■ Task prompt
In the listing that follows, locate the line containing "million expansion project for" and the line containing "At eCourier, we". Retype exactly those two lines and every line between them, and nothing more.

■ Data in this exercise
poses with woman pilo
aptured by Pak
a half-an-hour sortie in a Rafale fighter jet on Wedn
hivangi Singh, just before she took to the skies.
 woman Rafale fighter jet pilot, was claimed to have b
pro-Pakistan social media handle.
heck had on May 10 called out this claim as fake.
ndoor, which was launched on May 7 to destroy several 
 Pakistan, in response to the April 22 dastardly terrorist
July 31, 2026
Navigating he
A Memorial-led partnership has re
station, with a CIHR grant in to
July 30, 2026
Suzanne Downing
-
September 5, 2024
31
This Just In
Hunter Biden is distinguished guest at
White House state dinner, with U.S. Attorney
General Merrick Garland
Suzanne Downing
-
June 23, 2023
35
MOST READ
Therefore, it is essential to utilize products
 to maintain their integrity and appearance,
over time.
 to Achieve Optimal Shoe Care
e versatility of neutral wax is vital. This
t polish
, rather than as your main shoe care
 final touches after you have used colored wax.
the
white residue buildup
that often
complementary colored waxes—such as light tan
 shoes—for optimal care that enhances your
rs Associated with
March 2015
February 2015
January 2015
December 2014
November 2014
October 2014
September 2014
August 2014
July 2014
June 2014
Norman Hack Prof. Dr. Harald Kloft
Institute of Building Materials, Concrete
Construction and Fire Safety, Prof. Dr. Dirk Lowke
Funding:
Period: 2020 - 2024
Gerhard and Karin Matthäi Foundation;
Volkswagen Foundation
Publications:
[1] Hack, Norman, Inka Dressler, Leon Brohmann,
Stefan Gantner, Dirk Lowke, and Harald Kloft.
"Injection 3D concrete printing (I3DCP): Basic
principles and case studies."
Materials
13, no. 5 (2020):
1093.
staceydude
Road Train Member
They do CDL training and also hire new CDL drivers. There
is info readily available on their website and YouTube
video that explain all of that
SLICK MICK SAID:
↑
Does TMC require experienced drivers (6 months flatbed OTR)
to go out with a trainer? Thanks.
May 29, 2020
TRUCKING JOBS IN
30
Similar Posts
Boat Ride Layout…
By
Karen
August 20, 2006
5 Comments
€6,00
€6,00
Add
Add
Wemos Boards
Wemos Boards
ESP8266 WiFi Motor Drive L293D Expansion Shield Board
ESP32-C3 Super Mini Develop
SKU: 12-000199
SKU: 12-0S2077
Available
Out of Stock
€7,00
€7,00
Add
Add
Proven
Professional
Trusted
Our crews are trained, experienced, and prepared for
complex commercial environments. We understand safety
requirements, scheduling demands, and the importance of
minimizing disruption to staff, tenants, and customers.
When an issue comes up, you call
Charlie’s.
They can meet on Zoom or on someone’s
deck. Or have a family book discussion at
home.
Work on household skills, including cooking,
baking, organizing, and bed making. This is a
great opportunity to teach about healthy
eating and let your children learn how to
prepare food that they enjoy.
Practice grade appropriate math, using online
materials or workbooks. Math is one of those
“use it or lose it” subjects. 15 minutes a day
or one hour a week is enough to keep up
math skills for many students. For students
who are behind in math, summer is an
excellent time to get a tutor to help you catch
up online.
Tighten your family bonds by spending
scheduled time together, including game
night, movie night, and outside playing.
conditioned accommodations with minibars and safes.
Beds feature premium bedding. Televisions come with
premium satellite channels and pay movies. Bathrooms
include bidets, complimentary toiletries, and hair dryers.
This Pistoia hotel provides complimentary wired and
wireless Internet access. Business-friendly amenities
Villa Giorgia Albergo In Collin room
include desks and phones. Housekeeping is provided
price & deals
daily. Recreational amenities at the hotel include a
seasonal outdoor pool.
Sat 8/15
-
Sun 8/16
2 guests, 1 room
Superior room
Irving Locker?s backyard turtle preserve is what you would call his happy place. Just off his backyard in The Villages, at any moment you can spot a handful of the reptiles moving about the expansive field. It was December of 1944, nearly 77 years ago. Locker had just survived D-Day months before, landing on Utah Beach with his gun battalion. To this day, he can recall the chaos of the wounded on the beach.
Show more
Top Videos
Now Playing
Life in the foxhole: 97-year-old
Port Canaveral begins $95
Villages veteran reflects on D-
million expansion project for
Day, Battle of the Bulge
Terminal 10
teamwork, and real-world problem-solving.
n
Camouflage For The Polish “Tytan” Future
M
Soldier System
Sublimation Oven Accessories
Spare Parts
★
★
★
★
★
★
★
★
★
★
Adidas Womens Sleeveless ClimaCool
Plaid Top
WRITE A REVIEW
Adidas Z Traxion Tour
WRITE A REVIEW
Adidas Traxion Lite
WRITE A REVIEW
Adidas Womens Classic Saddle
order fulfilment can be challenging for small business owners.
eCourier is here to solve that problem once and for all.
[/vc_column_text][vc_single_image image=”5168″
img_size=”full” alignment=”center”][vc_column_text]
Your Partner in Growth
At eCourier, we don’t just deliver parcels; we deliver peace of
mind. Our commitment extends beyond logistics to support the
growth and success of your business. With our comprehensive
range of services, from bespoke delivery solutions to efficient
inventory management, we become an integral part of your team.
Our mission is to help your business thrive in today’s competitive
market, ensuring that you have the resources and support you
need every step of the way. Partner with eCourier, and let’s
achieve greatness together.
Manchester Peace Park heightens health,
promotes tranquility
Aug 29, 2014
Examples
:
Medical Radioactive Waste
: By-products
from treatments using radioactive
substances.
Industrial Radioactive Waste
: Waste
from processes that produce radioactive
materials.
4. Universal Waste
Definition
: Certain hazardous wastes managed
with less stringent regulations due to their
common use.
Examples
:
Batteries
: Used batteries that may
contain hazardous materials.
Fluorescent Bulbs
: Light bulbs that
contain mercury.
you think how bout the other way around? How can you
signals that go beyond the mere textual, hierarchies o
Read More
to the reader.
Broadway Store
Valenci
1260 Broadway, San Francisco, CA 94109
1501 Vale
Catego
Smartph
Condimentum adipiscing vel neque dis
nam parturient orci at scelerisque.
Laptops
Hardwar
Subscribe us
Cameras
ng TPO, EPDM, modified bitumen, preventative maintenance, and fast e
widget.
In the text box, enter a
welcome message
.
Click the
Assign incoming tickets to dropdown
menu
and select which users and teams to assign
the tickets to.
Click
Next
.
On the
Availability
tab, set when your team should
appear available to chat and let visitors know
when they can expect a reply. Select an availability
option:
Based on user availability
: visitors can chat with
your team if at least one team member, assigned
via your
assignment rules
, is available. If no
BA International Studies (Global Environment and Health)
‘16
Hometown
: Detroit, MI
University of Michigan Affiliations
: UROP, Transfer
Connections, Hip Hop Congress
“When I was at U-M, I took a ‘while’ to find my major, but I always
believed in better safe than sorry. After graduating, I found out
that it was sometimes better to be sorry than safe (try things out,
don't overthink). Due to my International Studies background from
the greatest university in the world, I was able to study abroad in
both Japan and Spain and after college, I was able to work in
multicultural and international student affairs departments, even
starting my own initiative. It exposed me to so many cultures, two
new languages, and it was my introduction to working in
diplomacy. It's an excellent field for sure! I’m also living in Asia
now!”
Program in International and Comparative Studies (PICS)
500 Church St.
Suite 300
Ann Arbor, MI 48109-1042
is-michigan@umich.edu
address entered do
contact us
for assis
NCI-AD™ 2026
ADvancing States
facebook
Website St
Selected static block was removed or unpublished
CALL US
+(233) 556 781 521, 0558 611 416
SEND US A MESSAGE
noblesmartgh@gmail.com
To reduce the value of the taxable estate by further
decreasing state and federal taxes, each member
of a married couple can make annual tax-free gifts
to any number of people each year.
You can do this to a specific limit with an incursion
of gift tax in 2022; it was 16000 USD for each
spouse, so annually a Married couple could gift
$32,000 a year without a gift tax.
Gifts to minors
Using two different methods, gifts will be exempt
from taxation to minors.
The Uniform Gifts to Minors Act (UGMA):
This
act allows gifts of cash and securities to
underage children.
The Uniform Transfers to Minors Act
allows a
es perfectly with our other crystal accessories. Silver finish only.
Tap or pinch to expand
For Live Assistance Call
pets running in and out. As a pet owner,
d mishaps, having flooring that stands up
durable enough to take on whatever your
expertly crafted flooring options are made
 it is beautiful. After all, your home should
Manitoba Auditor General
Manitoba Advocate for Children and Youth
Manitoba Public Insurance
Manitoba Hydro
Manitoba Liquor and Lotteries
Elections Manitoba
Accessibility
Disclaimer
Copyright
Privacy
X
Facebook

■ Answer for this exercise
million expansion project for
Day, Battle of the Bulge
Terminal 10
teamwork, and real-world problem-solving.
n
Camouflage For The Polish “Tytan” Future
M
Soldier System
Sublimation Oven Accessories
Spare Parts
★
★
★
★
★
★
★
★
★
★
Adidas Womens Sleeveless ClimaCool
Plaid Top
WRITE A REVIEW
Adidas Z Traxion Tour
WRITE A REVIEW
Adidas Traxion Lite
WRITE A REVIEW
Adidas Womens Classic Saddle
order fulfilment can be challenging for small business owners.
eCourier is here to solve that problem once and for all.
[/vc_column_text][vc_single_image image=”5168″
img_size=”full” alignment=”center”][vc_column_text]
Your Partner in Growth
At eCourier, we don’t just deliver parcels; we deliver peace of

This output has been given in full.